Rhode Island Lighthouses

Watch Hill Lighthouse

Watch Hill Lighthouse
© 2004 R. Holmes

Location: Watch Hill
Location: 1807 - present lLat 41 18 13.999 N - Long 71 51 30 W W
Established: 1807

Original Lighthouse Constructed: 1808
Current Lighthouse Constructed: 1856
Automated: 1986
Original Illuminating Apparatus: Ten Lamps with reflectors (1808)
Second Illuminating Apparatus: Fourth Order Fresnel Lens (1856)
Current Illuminating Apparatus: VRB-25
Height: 35 feet 1808 - 1856
Height: 45 feet 1856 - Present
Status: Active Aid to Navigation/Museum
Light Characteristic: Fixed White (1889)

Light Characteristic: Fixed White Alternating Group flashing (2) Red every 15 seconds (1924)
Light Characteristic: Fixed White for 10 seconds, 1.1 seconds eclipse
Light Characteristic: 0.3 seconds Red flash, 2.2 seconds eclipse
Light Characteristic: 0.3 seconds Red flash, 1.1 seconds eclipse

Light Characteristic: Alternating White and Red every 5 seconds (2005)
Range: 13 miles (1894)
Range: 12½ miles (1906)
Range: 13 miles (1952)
Range: 12 miles (2005)
Fog Signal: Second Class Reed Horn (1925)
Fog Signal: Air Oscillator (1935)
Fog Signal: Electric Diaphragm (1945)
Fog Signal Characteristic: Blast for 5 Seconds (1925)
Fog Signal Characteristic: Silent for 25 Seconds

Fog Signal Characteristic: Blast for 3 Seconds (1935) (1945)
Fog Signal Characteristic: Silent for 27 Seconds
Location: Established: Original Lighthouse Constructed: Current Lighthouse Constructed: Automated: Original Illuminating Apparatus: Second Illuminating Apparatus: Current Illuminating Apparatus: Height: Status: Light Characteristic: Range: Fog Signal: Fog Signal Characteristic:

Watch Hill Lighthouse was built on Watch Hill Point in 1808. It was the second lighthouse established in Rhode Island. The Colony of Rhode Island built a warning beacon on the point in mid-1700's. It was used as a warning of naval attack rather than a navigational aide. The beacon was a tall pole, with a crossbeam attached to the top. A metal bucket filled with burning pitch or wood was hung from the crossbeam. A storm destroyed the beacon in 1781. It was not rebuilt.

### [DATA LINES]

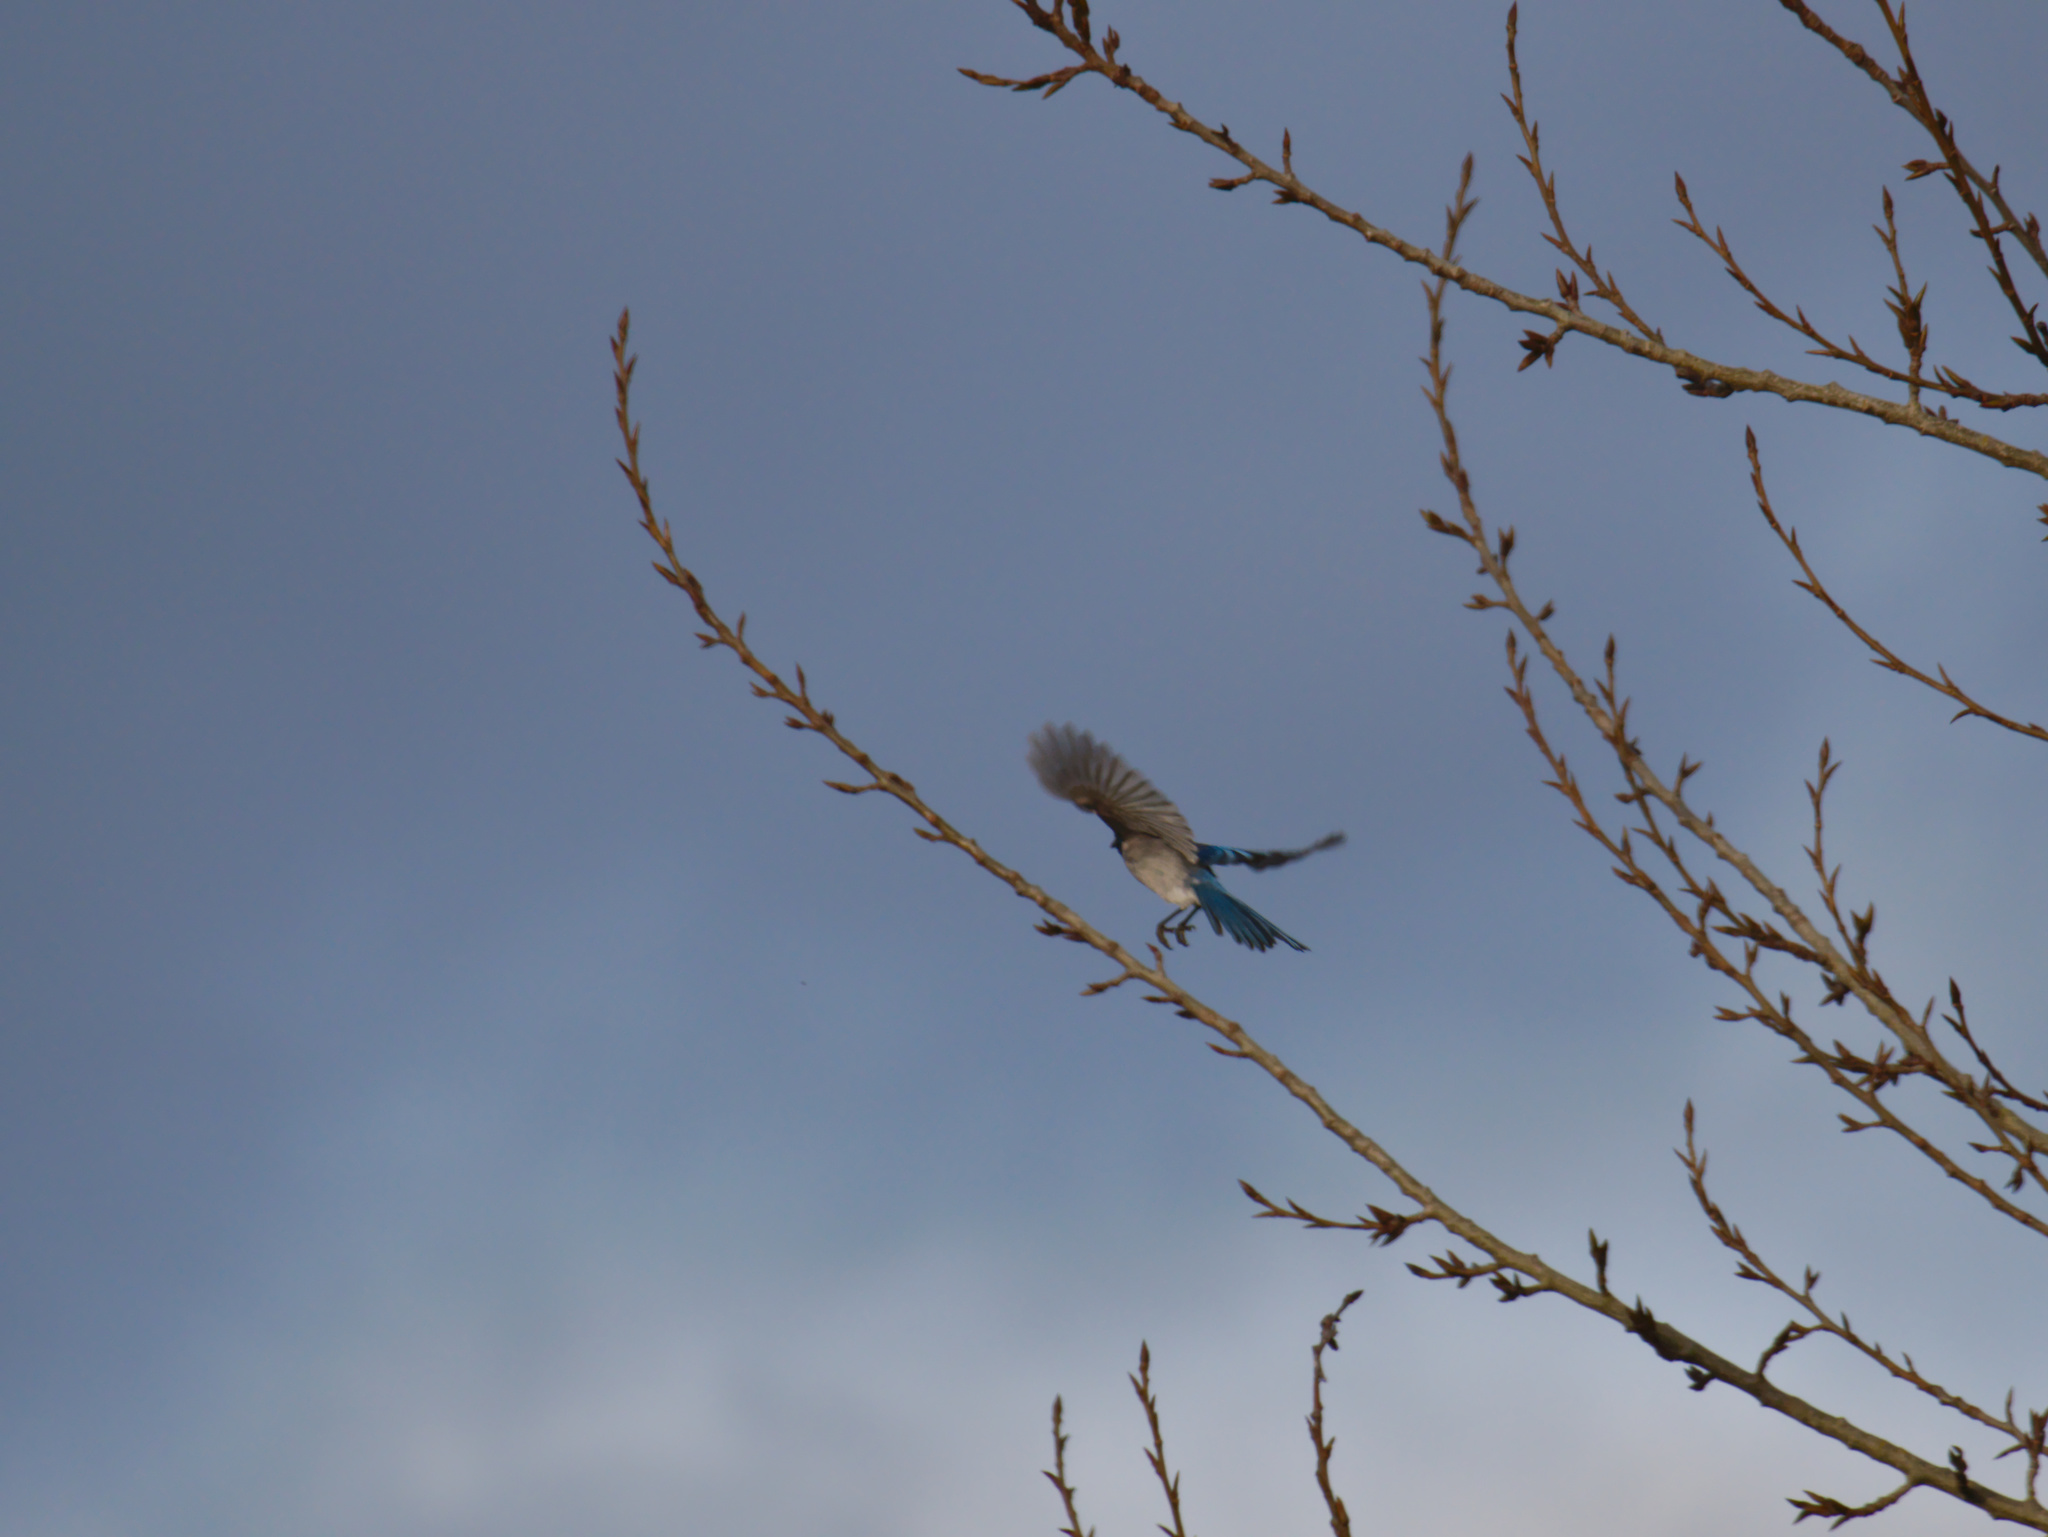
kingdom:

### [DO THIS]
Return the stretch from "Light Characteristic: Fixed White for" through "Electric Diaphragm (1945)" in the Watch Hill Lighthouse page, copied word for word. None of the data is needed here.

### [SOLVED EXERCISE]
Light Characteristic: Fixed White for 10 seconds, 1.1 seconds eclipse
Light Characteristic: 0.3 seconds Red flash, 2.2 seconds eclipse
Light Characteristic: 0.3 seconds Red flash, 1.1 seconds eclipse

Light Characteristic: Alternating White and Red every 5 seconds (2005)
Range: 13 miles (1894)
Range: 12½ miles (1906)
Range: 13 miles (1952)
Range: 12 miles (2005)
Fog Signal: Second Class Reed Horn (1925)
Fog Signal: Air Oscillator (1935)
Fog Signal: Electric Diaphragm (1945)